Artinya, legitimasi moral seorang pemimpin sangat bergantung pada integritas dan keteladanan. Ketika muncul dugaan skandal yang merusak kepercayaan publik, maka kewajiban klarifikasi menjadi mutlak.
Di sisi lain, Amiruddin juga menyoroti lemahnya respons aparat penegak hukum.
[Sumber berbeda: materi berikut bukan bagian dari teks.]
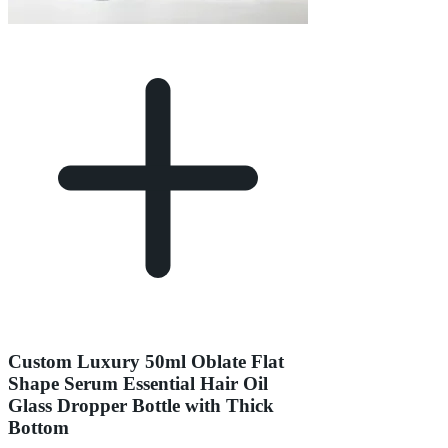
Custom Luxury 50ml Oblate Flat
Shape Serum Essential Hair Oil
Glass Dropper Bottle with Thick
Bottom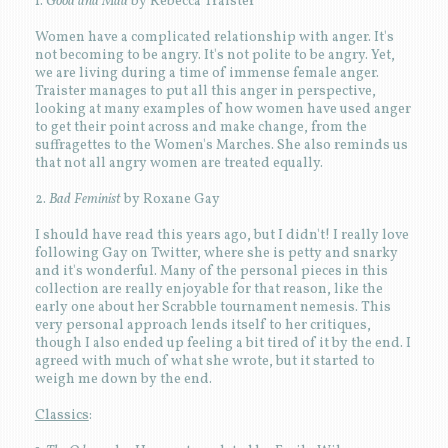
1.
Good and Mad
by Rebecca Traister
Women have a complicated relationship with anger. It's
not becoming to be angry. It's not polite to be angry. Yet,
we are living during a time of immense female anger.
Traister manages to put all this anger in perspective,
looking at many examples of how women have used anger
to get their point across and make change, from the
suffragettes to the Women's Marches. She also reminds us
that not all angry women are treated equally.
2.
Bad Feminist
by Roxane Gay
I should have read this years ago, but I didn't! I really love
following Gay on Twitter, where she is petty and snarky
and it's wonderful. Many of the personal pieces in this
collection are really enjoyable for that reason, like the
early one about her Scrabble tournament nemesis. This
very personal approach lends itself to her critiques,
though I also ended up feeling a bit tired of it by the end. I
agreed with much of what she wrote, but it started to
weigh me down by the end.
Classics
: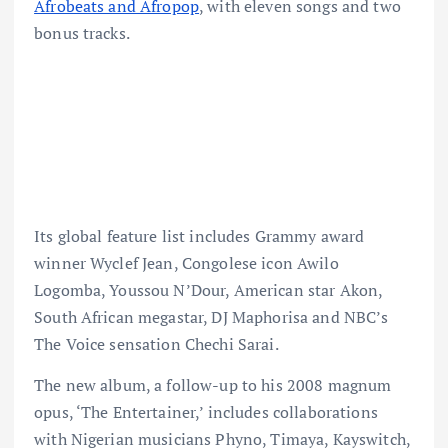
Afrobeats and Afropop
, with eleven songs and two
bonus tracks.
Its global feature list includes Grammy award
winner Wyclef Jean, Congolese icon Awilo
Logomba, Youssou N’Dour, American star Akon,
South African megastar, DJ Maphorisa and NBC’s
The Voice sensation Chechi Sarai.
The new album, a follow-up to his 2008 magnum
opus, ‘The Entertainer,’ includes collaborations
with Nigerian musicians Phyno, Timaya, Kayswitch,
Ia mempertanyakan mengapa hingga saat ini belum ada tindakan hukum terhadap pihak-pihak yang secara terbuka menuduh seorang kepala daerah dengan tuduhan zina yang dalam hukum pidana dan norma agama merupakan tuduhan berat.

Secara hukum, tuduhan tanpa bukti terhadap seseorang dapat dikategorikan sebagai pencemaran nama baik sebagaimana diatur dalam:
* Pasal 310 KUHP tentang penghinaan
* Pasal 311 KUHP tentang fitnah
* UU ITE Pasal 27 ayat (3) terkait pencemaran nama baik di ruang publik
Sementara dalam perspektif hukum Islam, tuduhan zina tanpa menghadirkan empat saksi dapat dikategorikan sebagai qadzaf, yang memiliki sanksi tegas sebagaimana diatur dalam QS An-Nur ayat 4.
“Kalau benar, proses hukum. Kalau tidak benar, itu fitnah besar dan pelakunya harus ditindak. Tapi kalau dibiarkan tanpa klarifikasi, ini akan menjadi preseden buruk bagi pemerintahan dan merusak kepercayaan publik,” lanjut Amiruddin.
Ia menegaskan, jabatan publik bukan hanya soal kekuasaan administratif, tetapi juga tanggung jawab moral. Ketika kehormatan jabatan telah dipertanyakan di depan publik tanpa ada langkah tegas untuk memulihkan nama baik, maka mundur adalah bentuk tanggung jawab yang bermartabat.

Kini, publik Gowa menanti: apakah akan ada klarifikasi resmi, proses hukum yang transparan, atau justru pembiaran yang semakin menggerus kepercayaan rakyat terhadap pemimpinnya tutupnya.